ATTRACTION is not just about sexual orientation, it’s very much about love. In fact, love and happiness are the main forces making things happen and our gender is a vital part of that. I need my family and close friends as we all do and I need to enjoy and love them as the persons they are. It has become very obvious to me that this segregating labeling the LGBT community is engaged in and eagerly protects prevents love. I may be accepted (at a distance), but I’m not welcome.

 

Marianne and I do not hide and we do go out and meet people. Being at Pride Park last year, we got in contact with three gay guys, forced together in an open tent around a small table because it was raining. I would like to call it attraction the way we started to talk. It doesn’t happen all the time, you know, that Marianne and I start to talk to strangers and get back the response we did that evening. Today we are friends and we have been introduced to many of their friends and we love them for who they are. During a dinner at our apartment they had all read my book Behind Waves and we discussed gender, coming out and interacting with other people and all… till late; there were no problems.

 

Many times it seems we care and welcome people, but at the same time we fear what others might say and thus we try to avoid meeting. Marianne and I have met many new and different friends whom we wouldn’t have dreamt of meeting before my change of gender. The only negative reactions I have met seem to be from those who are group protective. Pride and the LGBT community are group protective by their moral rules and standards of sexual behavior fencing colorful people in and still, the issue of gender they don’t want to talk about. To me there is a coming out process needed for the Pride and the LGBT organizations, both in society and within their own groups.

 

Standing on a truck platform marching for equity I do support, but where and when do we meet?

 

To reveal ourselves as being different and variations in life, I think we need too attract each other and not raise walls preventing us from meeting. The walls at Pride this year were very apparent and the parade I just felt like drove it away. The Pride seminars didn’t attract or include heterosexual people in any way; instead there was a campaign suggesting hetero normative behavior being shit. Where and when do we meet, I wonder?

 

Marianne and I did go to the Pride House seminars to try to meet others, but most times it felt like being run over by that Pride truck.
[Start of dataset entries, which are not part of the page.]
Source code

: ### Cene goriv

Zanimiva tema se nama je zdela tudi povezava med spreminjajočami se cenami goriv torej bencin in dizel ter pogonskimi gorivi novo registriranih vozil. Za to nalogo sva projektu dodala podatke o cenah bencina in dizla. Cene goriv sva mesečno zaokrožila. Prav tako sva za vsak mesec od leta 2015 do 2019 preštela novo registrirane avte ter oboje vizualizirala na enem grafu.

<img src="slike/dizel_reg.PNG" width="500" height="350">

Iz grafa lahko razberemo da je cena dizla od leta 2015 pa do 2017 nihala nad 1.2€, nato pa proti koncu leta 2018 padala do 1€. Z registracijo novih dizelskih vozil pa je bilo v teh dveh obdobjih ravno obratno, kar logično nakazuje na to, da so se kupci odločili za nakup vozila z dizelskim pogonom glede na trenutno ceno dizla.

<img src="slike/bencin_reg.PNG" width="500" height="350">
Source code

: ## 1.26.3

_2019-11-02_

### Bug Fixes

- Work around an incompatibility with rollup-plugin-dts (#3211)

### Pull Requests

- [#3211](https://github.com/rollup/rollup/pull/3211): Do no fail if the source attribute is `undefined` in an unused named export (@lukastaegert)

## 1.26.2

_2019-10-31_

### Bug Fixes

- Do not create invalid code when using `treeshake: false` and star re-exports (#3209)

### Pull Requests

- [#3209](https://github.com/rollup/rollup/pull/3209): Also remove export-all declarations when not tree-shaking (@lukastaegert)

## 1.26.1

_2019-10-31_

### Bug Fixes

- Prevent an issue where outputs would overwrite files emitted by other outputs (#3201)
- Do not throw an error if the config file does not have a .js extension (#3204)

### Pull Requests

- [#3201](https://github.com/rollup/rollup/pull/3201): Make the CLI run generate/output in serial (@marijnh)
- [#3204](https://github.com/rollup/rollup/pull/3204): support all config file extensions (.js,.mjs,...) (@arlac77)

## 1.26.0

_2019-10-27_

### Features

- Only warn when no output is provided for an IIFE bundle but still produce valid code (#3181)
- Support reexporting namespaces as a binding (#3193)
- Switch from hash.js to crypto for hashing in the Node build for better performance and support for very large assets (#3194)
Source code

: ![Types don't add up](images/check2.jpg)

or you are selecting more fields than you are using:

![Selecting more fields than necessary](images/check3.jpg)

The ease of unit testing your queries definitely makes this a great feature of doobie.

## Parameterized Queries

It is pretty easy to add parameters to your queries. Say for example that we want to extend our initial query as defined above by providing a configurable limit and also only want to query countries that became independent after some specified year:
During the Pride Parade all the people marching were cheering and people standing aside along their way were cheering too. But where does this march ends, when do we meet?

 

Marianne and I did go to the Pride Park where people got off their trucks and gathered for rejoicing. There we once again met up with our three gay guys and we just love them. Their welcome is much more worthwhile to us than any Pride march has ever been. We met in life because of attraction for who we were being proud of ourselves. But even if we have found each other, I still wonder how far we the society have to go? Along the road, cheering at each other, we are just an arm’s length away from the final hug ending this sexual gender war. Why don’t we reach out for that hug?

 

I have hopes and I hope that the Pride Parade will survive as an event where we meet including us all, no one excluded.